The request =
Please write what follows in the mailing-list message below about stub page allocation, picking up right after its last sentence.

Passage shown =
_ _ _

On 2026-06-10 11:01, Roger Pau Monné wrote:
> On Mon, Jun 08, 2026 at 08:06:38PM -0400, Jason Andryuk wrote:
>> Today the inline tracking of the stub page is problematic.  0xcc is used
>> to indicate unused, but it is also a "clear value."  A !CONFIG_PV build
>> with smt=0 will bring up CPU0, bring up CPU1, bring down CPU1, and free
>> the in-use stub page.  Subsequent CPU onlining can write to the re-used
>> page.
>>
>> The new approach uses a global, CPU-indexed array of stub pages.
>> However, to handle NUMA aware allocations, we cannot allocate all the
>> pages in advance because the NUMA information is not available.  Keep
>> track of 1 current page for each NUMA node, allocated on demand, and
>> allocate the stub buffers out of those pages.
>>
>> The current NUMA allocation approach is opportunistic sharing among the
>> groups of 32 processors.  The new approach will allocate buffers densely
>> in a NUMA node.
>>
>> stub pages are no longer freed.  They remain referenced in the global
>> CPU-indexed array and are re-used if the CPU is re-onlined.

_ _ _

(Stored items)
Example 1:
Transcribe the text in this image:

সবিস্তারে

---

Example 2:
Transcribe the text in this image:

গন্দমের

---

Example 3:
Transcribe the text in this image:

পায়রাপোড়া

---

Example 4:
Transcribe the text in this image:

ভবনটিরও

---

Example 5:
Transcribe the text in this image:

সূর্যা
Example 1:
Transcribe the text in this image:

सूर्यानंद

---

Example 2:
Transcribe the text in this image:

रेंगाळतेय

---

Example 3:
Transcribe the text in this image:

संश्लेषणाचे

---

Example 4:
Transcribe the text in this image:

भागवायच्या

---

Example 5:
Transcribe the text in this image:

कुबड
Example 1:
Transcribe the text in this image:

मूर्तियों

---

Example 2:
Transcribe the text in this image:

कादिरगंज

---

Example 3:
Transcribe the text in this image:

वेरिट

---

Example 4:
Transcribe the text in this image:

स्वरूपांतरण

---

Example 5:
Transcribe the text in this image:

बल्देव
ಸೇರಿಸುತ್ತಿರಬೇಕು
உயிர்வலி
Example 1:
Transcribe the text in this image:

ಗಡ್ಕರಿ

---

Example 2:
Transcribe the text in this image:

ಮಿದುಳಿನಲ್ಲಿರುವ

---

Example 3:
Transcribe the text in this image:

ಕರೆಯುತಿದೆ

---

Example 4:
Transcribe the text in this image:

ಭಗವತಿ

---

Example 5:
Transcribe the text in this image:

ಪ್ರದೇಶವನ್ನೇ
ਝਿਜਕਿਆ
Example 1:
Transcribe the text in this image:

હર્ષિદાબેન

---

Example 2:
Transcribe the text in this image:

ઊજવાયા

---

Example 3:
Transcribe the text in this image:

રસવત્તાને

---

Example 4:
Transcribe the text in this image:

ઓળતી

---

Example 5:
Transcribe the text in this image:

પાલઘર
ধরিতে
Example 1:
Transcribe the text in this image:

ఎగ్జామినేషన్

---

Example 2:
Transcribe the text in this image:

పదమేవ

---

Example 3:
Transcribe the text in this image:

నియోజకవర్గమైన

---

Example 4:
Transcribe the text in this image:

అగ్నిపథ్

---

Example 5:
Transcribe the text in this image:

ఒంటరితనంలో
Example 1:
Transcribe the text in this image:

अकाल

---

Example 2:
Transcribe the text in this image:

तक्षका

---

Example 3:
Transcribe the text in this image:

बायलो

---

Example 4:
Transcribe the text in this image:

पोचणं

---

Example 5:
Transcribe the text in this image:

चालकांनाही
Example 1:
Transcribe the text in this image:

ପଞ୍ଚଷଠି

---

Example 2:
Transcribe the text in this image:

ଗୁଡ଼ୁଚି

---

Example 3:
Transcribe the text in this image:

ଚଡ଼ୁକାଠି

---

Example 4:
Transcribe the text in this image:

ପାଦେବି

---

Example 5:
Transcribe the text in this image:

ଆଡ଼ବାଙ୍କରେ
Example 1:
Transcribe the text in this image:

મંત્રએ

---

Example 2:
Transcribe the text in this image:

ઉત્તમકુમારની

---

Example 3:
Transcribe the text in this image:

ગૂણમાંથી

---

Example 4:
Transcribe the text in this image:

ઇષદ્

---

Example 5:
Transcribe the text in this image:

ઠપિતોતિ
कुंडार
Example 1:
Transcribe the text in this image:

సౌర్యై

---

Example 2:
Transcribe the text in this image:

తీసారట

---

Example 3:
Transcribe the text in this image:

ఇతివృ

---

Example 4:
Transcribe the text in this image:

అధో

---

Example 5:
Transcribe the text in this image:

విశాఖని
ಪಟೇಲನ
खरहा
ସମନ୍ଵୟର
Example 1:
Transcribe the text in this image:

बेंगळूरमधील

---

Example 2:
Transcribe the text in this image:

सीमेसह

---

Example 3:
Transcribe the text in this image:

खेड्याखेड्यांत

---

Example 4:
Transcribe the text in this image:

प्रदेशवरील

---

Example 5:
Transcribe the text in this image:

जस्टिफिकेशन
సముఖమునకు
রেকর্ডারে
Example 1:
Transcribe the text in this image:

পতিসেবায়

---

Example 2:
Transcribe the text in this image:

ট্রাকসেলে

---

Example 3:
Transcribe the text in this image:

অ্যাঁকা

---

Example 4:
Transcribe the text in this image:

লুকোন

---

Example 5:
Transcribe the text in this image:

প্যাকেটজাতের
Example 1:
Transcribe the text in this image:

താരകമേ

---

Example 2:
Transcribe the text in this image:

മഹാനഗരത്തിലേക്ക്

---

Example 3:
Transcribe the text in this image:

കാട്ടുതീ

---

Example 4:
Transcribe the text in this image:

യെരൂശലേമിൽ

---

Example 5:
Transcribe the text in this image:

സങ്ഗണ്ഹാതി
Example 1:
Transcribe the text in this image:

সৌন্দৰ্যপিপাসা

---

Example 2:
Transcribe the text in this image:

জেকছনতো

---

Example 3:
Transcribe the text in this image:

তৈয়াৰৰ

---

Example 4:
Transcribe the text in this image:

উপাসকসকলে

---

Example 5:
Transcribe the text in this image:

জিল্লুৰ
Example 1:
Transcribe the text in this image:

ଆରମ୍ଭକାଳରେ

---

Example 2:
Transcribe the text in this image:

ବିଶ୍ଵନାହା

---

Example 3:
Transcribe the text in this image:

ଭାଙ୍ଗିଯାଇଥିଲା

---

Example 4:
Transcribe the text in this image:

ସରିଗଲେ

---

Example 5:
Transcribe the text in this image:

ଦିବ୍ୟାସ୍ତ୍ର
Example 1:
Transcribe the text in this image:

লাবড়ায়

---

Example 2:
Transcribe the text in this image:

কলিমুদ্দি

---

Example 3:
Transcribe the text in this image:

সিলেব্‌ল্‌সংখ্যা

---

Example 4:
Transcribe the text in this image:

_ _ _

Exercise result =
>>
>> stubs and node_stubs don't have an explicit lock.  During boot they are
>> accessed single threaded.  During runtime, &cpu_add_remove_lock
>> serializes access.
>>
>> Fixes: 7a66ac8d1633 ("x86: move syscall trampolines off the stack")
>> Signed-off-by: Jason Andryuk <jason.andryuk@amd.com>
>> ---
>> I'm not sure how to test the NUMA part - I don't have an NUMA system.
>> Also, if NUMA is active, is a cpu node of NUMA_NO_NODE still possible?
>> I used the MAX_NUMNODES + 1 array sizing to handle that, but it's not
>> obvious to me if that is necessary.
>>
>> Roger mentioned removing the per-cpu stubs.mfn.  We'd need to replace
>> that with exposing the stubs array for traps and the emulator.  I have
>> no idea if that will be an improvement and am looking for agreement on
>> this patch before attempting.
>> ---
>>   xen/arch/x86/include/asm/stubs.h |   2 +-
>>   xen/arch/x86/setup.c             |   3 +-
>>   xen/arch/x86/smpboot.c           | 110 +++++++++++++++++++++----------
>>   3 files changed, 77 insertions(+), 38 deletions(-)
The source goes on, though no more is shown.